**Passage shown:**
****

Alcohol Use among Undergraduate Students: From Brief Interventions to Behavioral Economics
Chapter 20 - Alcohol Use among Undergraduate Students: From Brief Interventions to Behavioral Economics
This chapter summarizes statistics on the prevalence and consequences of undergraduate drinking and discusses some specific groups that have been identified as high risk. Alcohol use among undergraduate students is identified as a significant public health problem. Alcohol use, and particularly binge drinking, can lead to a host of alcohol-related consequences. The negative effects of alcohol range from fairly minor problems to alcohol-induced auto fatalities and alcohol poisoning, and alcohol use that leads to a prolonged pattern of negative consequences can result in a diagnosis of alcohol abuse or dependence. Gender differences in the drinking practices of college students have been widely reported. For both males and females, increased involvement and investment in intercollegiate sports was associated with higher rates of binge drinking. It is suggested that brief interventions delivered in primary care settings promoted reductions in drinking across both genders, motivated individuals to pursue specialized alcohol treatment programs, and reduced the utilization of other health care services. It is found that the Brief Alcohol Screening and Intervention for College Students program can be effective tools for reducing risky drinking, and to a lesser extent alcohol-related negative consequences, among college students.
Henslee, A. M., Irons, J. G., & Correia, C. J. (2007). Alcohol Use among Undergraduate Students: From Brief Interventions to Behavioral Economics. Translation of Addictions Science Into Practice, pp. 417-437.

****

[Stored data]
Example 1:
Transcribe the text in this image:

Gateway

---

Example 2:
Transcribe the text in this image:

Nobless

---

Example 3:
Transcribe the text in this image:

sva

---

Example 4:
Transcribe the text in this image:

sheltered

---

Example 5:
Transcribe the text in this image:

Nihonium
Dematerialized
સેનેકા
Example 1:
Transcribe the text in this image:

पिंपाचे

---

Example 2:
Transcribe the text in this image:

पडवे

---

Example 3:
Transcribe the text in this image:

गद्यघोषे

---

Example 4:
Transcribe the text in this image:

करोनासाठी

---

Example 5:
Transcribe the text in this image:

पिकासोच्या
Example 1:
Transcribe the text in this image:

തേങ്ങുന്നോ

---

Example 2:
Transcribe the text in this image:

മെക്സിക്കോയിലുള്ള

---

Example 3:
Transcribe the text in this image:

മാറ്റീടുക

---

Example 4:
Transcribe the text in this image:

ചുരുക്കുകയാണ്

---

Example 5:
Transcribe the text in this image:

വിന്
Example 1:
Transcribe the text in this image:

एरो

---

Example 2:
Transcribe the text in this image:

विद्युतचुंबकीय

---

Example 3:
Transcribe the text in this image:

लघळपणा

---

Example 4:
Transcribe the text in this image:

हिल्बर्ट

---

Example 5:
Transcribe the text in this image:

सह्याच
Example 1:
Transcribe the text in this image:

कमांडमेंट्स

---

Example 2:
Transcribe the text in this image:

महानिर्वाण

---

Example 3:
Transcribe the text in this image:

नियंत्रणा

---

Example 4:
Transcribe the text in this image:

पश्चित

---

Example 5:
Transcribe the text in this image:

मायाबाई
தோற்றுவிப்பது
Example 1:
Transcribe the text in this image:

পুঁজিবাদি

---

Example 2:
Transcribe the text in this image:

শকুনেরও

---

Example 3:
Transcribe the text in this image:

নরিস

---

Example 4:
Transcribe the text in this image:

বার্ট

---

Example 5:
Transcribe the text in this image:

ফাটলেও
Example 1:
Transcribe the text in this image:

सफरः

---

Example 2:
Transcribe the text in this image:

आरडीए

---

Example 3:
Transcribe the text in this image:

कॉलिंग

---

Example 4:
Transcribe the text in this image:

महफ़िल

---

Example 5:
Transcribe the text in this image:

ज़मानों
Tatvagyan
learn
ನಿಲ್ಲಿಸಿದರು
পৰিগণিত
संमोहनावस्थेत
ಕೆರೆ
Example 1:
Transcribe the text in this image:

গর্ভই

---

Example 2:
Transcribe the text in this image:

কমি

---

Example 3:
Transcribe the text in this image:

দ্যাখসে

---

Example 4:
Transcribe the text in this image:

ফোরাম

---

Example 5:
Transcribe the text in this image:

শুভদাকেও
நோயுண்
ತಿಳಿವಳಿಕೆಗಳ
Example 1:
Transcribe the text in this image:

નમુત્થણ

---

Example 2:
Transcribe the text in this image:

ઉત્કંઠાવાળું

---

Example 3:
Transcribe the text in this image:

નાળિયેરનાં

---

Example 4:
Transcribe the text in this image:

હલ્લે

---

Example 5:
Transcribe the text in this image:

****

**Task list:**
a – From the summary of undergraduate alcohol use, write out the part that opens with the words containing "Henslee, A. M., Irons, J." and closes with "Practice, pp. 417-437.".
b – Answer these questions from the summary of undergraduate alcohol use:
(i) For both males and females, what was associated with higher rates of binge drinking?
(ii) Which program is named as an effective tool for reducing risky drinking among college students?
(iii) What chapter number does the text carry?

**Task-by-task answers:**
a –
Henslee, A. M., Irons, J. G., & Correia, C. J. (2007). Alcohol Use among Undergraduate Students: From Brief Interventions to Behavioral Economics. Translation of Addictions Science Into Practice, pp. 417-437.

b –
(i) Increased involvement and investment in intercollegiate sports.
(ii) The Brief Alcohol Screening and Intervention for College Students program.
(iii) Chapter 20.